今シーズンのPGAツアーでは、【 長尺ドライバーは本当に飛ぶのか? 遂に短尺ドライバーブームの兆しが… 】で説明したように、ドライバーの短尺化がブームになる兆しが見られます。
その流れに乗るかのような今回の変更。その効果は?
結果は残念ながら予選落ちとなりましたが、予想通り飛距離はほぼ同程度で、フェアウェイキープ率とパーオン率は大幅に向上し、確かな効果が見られたようです。
今回はスコアアップにはつながらなかったのですが、残る3戦に向けての最後の切り札になる可能性が見えてきました。
本人によると、長いシャフトではついついシャフトに頼ってしまい、知らず知らずのうちに身体をうまく使えなくなっていた、と言うことです。
このポイントはまさに長尺ドライバーの欠点であり、アマチュアゴルファーも気をつけたほうがよい点です。
ただこのドライバーの短尺化、もっと早く試して欲しかった。
石川遼選手はドライバーの飛距離を追求するために、シーズン開幕前には45インチ以上の長尺も試していたようです。

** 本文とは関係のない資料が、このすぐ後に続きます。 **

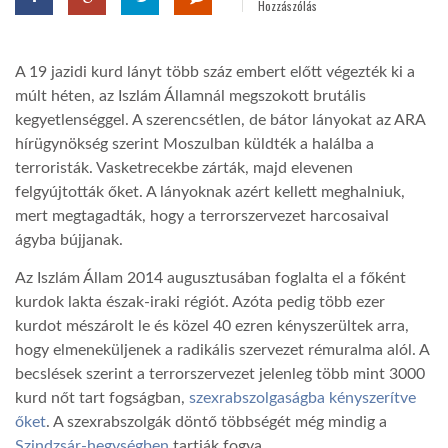
Hozzászólás
LATIMO.HU
A 19 jazidi kurd lányt több száz embert előtt végezték ki a
múlt héten, az Iszlám Államnál megszokott brutális
GLOBOBOOK
kegyetlenséggel. A szerencsétlen, de bátor lányokat az ARA
hírügynökség szerint Moszulban küldték a halálba a
terroristák. Vasketrecekbe zárták, majd elevenen
felgyújtották őket. A lányoknak azért kellett meghalniuk,
mert megtagadták, hogy a terrorszervezet harcosaival
ágyba bújjanak.
Az Iszlám Állam 2014 augusztusában foglalta el a főként
kurdok lakta észak-iraki régiót. Azóta pedig több ezer
kurdot mészárolt le és közel 40 ezren kényszerültek arra,
hogy elmeneküljenek a radikális szervezet rémuralma alól. A
becslések szerint a terrorszervezet jelenleg több mint 3000
kurd nőt tart fogságban,
szexrabszolgaságba kényszerítve
őket
. A szexrabszolgák döntő többségét még mindig a
Szindzsár-hegységben
tartják fogva.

しかし、【 長尺ドライバーは本当に飛ぶのか? 遂に短尺ドライバーブームの兆しが… 】でも説明したように、長尺ドライバーが実際のコースでも飛ぶ、という根拠は薄く、単純に曲がる確率が増えるだけ、とも言える状況だと思います。
石川遼選手も「 長尺は飛ぶ 」という安易な流行に流されてしまったことで、短尺化に踏み切るタイミングが遅れてしまったと思います。

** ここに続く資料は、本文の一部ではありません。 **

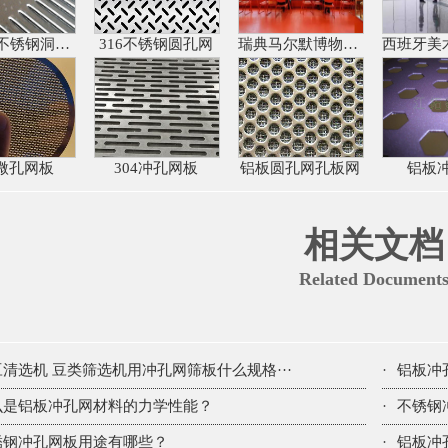
百叶孔不锈钢洞洞板
316不锈钢圆孔网
瑞典马尔默博物馆铝板冲孔网
4微孔网板
304冲孔网板
铝板圆孔网孔板网
铝板
相关文档
Related Document
豆清选机 豆类筛选机用冲孔网筛板什么规格···
·
铝板冲
么是铝板冲孔网材料的力学性能？
·
不锈钢
锈钢冲孔网板用途有哪些？
·
铝板冲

その石川遼選手が今回選択したのは43.5インチ、しかしもう少し長くても、例えば44~44.5インチでも良かったのではないでしょうか?
43.5インチという長さ自体は、リッキー・ファウラー選手と同じですが、リッキー・ファウラー選手はもともと44.5インチだったので、1インチ短くする変更でした。

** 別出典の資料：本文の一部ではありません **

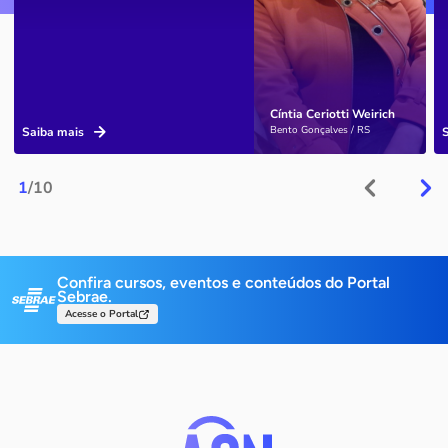
Cíntia Ceriotti Weirich
Bento Gonçalves / RS
Saiba mais
1
/10
Confira cursos, eventos e conteúdos do Portal
Sebrae.
Acesse o Portal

石川遼選手もそれまでが45インチだったのなら、44インチでよかったのではないでしょうか?
もちろんいろいろな長さを試したうえでの決定なのでしょうが、実際に試合で使う場合は、もう少し変化の振り幅が少ないほうがよいと思います。
本来ゴルフというスポーツは、微妙な感覚の違いが大きな変化をもたらすものなので、シャフトの特性の変更や長さの変更に対しては、もっと慎重に行ったほうがよいはずです。
クラブヘッドに鉛を貼る調整方法でも、多くのプロゴルファーは2~3gもの鉛を大胆に貼っていて、今回の石川遼選手の短尺仕様のヘッドにも、ソールの中央部に2gほどの鉛が貼ってありました。
しかしこの鉛の貼り方、皆さんも試してみれば分かりますが、0.5gでもそのフィーリングは大違いで、誰にでも感じられるほどの変化が起きます。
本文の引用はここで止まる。